▸ Provided records:
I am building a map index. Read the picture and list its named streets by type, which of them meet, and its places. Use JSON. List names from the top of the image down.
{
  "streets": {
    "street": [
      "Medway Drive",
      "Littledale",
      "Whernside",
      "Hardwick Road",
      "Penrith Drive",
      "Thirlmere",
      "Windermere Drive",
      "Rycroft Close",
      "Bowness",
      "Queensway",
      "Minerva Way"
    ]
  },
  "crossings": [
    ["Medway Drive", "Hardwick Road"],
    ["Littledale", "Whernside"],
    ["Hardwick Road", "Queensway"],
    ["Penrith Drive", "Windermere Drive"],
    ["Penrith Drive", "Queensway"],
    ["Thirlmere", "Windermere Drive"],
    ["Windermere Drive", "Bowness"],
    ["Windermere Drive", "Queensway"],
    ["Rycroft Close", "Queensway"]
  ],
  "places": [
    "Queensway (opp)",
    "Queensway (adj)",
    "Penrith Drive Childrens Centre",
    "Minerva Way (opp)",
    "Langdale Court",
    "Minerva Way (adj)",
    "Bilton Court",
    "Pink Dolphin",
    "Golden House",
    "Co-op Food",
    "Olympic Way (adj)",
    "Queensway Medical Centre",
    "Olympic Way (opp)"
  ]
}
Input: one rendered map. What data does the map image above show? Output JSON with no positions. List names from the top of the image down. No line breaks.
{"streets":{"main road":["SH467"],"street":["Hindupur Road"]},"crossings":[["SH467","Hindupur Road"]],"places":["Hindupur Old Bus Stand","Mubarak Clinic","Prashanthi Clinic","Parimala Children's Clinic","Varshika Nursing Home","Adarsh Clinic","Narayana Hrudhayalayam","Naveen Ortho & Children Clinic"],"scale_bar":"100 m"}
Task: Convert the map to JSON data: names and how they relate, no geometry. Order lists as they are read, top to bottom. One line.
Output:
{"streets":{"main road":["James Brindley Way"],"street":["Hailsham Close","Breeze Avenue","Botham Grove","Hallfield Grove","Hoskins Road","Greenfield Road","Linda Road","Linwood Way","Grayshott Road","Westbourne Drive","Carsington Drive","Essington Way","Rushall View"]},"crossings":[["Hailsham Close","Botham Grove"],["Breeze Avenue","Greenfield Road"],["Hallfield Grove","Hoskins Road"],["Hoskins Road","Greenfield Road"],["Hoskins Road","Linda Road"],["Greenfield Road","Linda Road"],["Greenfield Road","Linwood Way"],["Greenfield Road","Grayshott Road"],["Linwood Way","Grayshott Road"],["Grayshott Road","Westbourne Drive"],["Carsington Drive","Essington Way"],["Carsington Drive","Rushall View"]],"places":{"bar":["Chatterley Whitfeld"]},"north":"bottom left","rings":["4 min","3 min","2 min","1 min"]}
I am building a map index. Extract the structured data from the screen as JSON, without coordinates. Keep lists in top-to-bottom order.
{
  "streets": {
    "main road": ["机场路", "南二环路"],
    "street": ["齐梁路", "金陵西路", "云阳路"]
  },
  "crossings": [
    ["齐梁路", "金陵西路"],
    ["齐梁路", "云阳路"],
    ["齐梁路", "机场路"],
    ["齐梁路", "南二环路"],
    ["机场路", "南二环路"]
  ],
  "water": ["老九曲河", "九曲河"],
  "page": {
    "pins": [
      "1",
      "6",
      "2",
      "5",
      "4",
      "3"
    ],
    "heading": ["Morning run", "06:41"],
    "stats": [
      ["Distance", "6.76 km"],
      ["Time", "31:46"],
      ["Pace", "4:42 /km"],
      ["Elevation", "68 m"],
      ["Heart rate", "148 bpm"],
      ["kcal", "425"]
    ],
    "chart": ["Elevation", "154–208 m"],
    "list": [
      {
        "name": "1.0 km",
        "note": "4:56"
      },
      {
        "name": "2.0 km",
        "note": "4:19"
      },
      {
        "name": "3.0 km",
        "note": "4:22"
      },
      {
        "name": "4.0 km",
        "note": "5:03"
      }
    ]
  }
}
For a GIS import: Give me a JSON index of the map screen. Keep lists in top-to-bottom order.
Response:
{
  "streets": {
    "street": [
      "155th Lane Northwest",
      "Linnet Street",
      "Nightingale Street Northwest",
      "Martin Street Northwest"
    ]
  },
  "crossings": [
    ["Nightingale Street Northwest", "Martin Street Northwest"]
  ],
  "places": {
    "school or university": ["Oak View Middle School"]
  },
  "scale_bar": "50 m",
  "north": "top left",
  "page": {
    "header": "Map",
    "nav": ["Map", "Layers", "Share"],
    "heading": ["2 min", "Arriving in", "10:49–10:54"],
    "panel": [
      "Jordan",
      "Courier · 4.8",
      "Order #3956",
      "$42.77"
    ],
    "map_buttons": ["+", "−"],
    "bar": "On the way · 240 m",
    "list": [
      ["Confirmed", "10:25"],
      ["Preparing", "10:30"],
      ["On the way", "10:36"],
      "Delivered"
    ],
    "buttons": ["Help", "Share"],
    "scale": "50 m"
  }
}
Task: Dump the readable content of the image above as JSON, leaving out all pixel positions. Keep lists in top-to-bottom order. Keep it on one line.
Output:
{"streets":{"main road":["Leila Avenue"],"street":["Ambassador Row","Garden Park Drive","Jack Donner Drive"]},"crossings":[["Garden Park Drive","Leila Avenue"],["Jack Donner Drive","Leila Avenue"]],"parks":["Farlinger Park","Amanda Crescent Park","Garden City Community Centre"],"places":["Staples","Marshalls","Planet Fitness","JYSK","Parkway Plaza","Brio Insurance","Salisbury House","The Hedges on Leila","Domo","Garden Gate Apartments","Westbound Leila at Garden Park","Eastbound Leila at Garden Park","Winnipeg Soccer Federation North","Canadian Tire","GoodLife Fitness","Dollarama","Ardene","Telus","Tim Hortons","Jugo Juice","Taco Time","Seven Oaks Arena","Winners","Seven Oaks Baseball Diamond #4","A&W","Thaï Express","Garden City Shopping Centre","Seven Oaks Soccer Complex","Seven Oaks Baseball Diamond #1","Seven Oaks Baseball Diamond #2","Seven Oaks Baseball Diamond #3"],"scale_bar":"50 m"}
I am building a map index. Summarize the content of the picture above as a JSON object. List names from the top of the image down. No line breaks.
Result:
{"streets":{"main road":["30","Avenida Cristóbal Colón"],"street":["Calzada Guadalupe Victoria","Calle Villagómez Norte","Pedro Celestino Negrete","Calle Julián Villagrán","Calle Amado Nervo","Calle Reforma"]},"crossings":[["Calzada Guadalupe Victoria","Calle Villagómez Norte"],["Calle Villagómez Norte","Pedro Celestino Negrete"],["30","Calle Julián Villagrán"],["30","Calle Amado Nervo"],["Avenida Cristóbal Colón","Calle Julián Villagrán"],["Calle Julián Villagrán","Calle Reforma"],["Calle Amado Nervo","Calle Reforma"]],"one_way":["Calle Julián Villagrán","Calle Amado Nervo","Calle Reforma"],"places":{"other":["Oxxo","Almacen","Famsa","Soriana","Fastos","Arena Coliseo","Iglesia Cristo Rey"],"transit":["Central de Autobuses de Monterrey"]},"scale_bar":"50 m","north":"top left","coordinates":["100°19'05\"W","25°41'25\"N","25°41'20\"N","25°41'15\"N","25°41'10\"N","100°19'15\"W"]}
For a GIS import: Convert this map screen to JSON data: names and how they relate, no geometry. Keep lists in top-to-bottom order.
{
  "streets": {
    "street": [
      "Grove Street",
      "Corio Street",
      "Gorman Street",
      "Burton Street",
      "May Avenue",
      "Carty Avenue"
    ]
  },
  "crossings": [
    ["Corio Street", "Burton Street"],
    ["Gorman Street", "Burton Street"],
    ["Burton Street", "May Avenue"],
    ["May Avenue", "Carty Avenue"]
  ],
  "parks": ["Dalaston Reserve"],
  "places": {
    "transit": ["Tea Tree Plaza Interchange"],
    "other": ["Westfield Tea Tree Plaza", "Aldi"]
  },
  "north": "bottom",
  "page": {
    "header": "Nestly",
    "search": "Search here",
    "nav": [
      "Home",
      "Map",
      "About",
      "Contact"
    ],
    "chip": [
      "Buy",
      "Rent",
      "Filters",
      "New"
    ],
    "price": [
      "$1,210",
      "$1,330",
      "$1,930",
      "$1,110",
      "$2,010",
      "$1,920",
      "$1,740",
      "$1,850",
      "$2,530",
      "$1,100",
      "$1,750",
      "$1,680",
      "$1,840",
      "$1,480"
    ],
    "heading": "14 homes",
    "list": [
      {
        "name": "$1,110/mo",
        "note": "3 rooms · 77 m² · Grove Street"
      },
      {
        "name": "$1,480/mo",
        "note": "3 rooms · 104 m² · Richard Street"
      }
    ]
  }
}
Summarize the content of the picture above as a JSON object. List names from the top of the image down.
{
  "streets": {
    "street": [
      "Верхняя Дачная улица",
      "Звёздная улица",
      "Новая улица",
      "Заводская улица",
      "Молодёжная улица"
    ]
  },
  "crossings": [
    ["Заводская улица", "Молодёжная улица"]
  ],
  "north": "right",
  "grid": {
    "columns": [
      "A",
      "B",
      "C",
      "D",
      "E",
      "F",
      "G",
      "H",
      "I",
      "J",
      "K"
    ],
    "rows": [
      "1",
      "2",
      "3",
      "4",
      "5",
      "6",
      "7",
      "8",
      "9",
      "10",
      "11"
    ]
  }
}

▸ About this task: Find the string "Medway" in the entries above and return each line that holds it.

▸ Task output:
      "Medway Drive",
    ["Medway Drive", "Hardwick Road"],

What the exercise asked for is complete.